### What is being asked
Lay out every line of the entries below as a Markdown table with the columns Row and Line, numbering the rows in order and skipping blank lines.

Dataset entries:
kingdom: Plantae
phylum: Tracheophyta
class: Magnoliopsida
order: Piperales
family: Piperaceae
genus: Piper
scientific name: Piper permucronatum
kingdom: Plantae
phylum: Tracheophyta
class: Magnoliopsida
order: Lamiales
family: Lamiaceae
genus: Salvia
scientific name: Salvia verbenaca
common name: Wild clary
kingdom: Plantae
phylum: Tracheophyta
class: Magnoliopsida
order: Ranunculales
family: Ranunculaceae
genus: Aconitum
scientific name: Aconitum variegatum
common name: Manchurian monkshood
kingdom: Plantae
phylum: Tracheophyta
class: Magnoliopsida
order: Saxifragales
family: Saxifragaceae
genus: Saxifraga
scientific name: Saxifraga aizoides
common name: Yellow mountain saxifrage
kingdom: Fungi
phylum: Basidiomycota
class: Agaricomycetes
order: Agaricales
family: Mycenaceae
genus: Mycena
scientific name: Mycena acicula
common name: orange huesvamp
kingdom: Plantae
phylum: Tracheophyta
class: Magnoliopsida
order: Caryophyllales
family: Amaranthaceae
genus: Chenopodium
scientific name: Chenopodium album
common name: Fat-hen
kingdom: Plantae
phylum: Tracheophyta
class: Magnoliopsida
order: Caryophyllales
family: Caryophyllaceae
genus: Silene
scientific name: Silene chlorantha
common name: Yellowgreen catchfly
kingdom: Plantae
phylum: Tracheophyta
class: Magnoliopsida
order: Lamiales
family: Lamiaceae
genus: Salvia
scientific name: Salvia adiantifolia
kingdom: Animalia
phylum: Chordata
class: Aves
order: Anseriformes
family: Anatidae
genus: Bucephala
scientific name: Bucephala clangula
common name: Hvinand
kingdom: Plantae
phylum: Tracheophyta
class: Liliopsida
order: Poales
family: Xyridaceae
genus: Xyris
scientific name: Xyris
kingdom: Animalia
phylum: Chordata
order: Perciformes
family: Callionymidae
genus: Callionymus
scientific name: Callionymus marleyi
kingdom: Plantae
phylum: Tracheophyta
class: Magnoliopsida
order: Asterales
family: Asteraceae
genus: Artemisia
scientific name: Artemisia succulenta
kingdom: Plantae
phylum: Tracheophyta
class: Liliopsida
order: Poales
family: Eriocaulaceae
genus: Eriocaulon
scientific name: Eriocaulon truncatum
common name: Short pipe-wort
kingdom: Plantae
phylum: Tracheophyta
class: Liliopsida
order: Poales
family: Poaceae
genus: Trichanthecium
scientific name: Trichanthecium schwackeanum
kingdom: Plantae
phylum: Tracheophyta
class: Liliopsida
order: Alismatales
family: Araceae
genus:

### Solution
| Row | Line |
|---|---|
| 1 | kingdom: Plantae |
| 2 | phylum: Tracheophyta |
| 3 | class: Magnoliopsida |
| 4 | order: Piperales |
| 5 | family: Piperaceae |
| 6 | genus: Piper |
| 7 | scientific name: Piper permucronatum |
| 8 | kingdom: Plantae |
| 9 | phylum: Tracheophyta |
| 10 | class: Magnoliopsida |
| 11 | order: Lamiales |
| 12 | family: Lamiaceae |
| 13 | genus: Salvia |
| 14 | scientific name: Salvia verbenaca |
| 15 | common name: Wild clary |
| 16 | kingdom: Plantae |
| 17 | phylum: Tracheophyta |
| 18 | class: Magnoliopsida |
| 19 | order: Ranunculales |
| 20 | family: Ranunculaceae |
| 21 | genus: Aconitum |
| 22 | scientific name: Aconitum variegatum |
| 23 | common name: Manchurian monkshood |
| 24 | kingdom: Plantae |
| 25 | phylum: Tracheophyta |
| 26 | class: Magnoliopsida |
| 27 | order: Saxifragales |
| 28 | family: Saxifragaceae |
| 29 | genus: Saxifraga |
| 30 | scientific name: Saxifraga aizoides |
| 31 | common name: Yellow mountain saxifrage |
| 32 | kingdom: Fungi |
| 33 | phylum: Basidiomycota |
| 34 | class: Agaricomycetes |
| 35 | order: Agaricales |
| 36 | family: Mycenaceae |
| 37 | genus: Mycena |
| 38 | scientific name: Mycena acicula |
| 39 | common name: orange huesvamp |
| 40 | kingdom: Plantae |
| 41 | phylum: Tracheophyta |
| 42 | class: Magnoliopsida |
| 43 | order: Caryophyllales |
| 44 | family: Amaranthaceae |
| 45 | genus: Chenopodium |
| 46 | scientific name: Chenopodium album |
| 47 | common name: Fat-hen |
| 48 | kingdom: Plantae |
| 49 | phylum: Tracheophyta |
| 50 | class: Magnoliopsida |
| 51 | order: Caryophyllales |
| 52 | family: Caryophyllaceae |
| 53 | genus: Silene |
| 54 | scientific name: Silene chlorantha |
| 55 | common name: Yellowgreen catchfly |
| 56 | kingdom: Plantae |
| 57 | phylum: Tracheophyta |
| 58 | class: Magnoliopsida |
| 59 | order: Lamiales |
| 60 | family: Lamiaceae |
| 61 | genus: Salvia |
| 62 | scientific name: Salvia adiantifolia |
| 63 | kingdom: Animalia |
| 64 | phylum: Chordata |
| 65 | class: Aves |
| 66 | order: Anseriformes |
| 67 | family: Anatidae |
| 68 | genus: Bucephala |
| 69 | scientific name: Bucephala clangula |
| 70 | common name: Hvinand |
| 71 | kingdom: Plantae |
| 72 | phylum: Tracheophyta |
| 73 | class: Liliopsida |
| 74 | order: Poales |
| 75 | family: Xyridaceae |
| 76 | genus: Xyris |
| 77 | scientific name: Xyris |
| 78 | kingdom: Animalia |
| 79 | phylum: Chordata |
| 80 | order: Perciformes |
| 81 | family: Callionymidae |
| 82 | genus: Callionymus |
| 83 | scientific name: Callionymus marleyi |
| 84 | kingdom: Plantae |
| 85 | phylum: Tracheophyta |
| 86 | class: Magnoliopsida |
| 87 | order: Asterales |
| 88 | family: Asteraceae |
| 89 | genus: Artemisia |
| 90 | scientific name: Artemisia succulenta |
| 91 | kingdom: Plantae |
| 92 | phylum: Tracheophyta |
| 93 | class: Liliopsida |
| 94 | order: Poales |
| 95 | family: Eriocaulaceae |
| 96 | genus: Eriocaulon |
| 97 | scientific name: Eriocaulon truncatum |
| 98 | common name: Short pipe-wort |
| 99 | kingdom: Plantae |
| 100 | phylum: Tracheophyta |
| 101 | class: Liliopsida |
| 102 | order: Poales |
| 103 | family: Poaceae |
| 104 | genus: Trichanthecium |
| 105 | scientific name: Trichanthecium schwackeanum |
| 106 | kingdom: Plantae |
| 107 | phylum: Tracheophyta |
| 108 | class: Liliopsida |
| 109 | order: Alismatales |
| 110 | family: Araceae |
| 111 | genus: |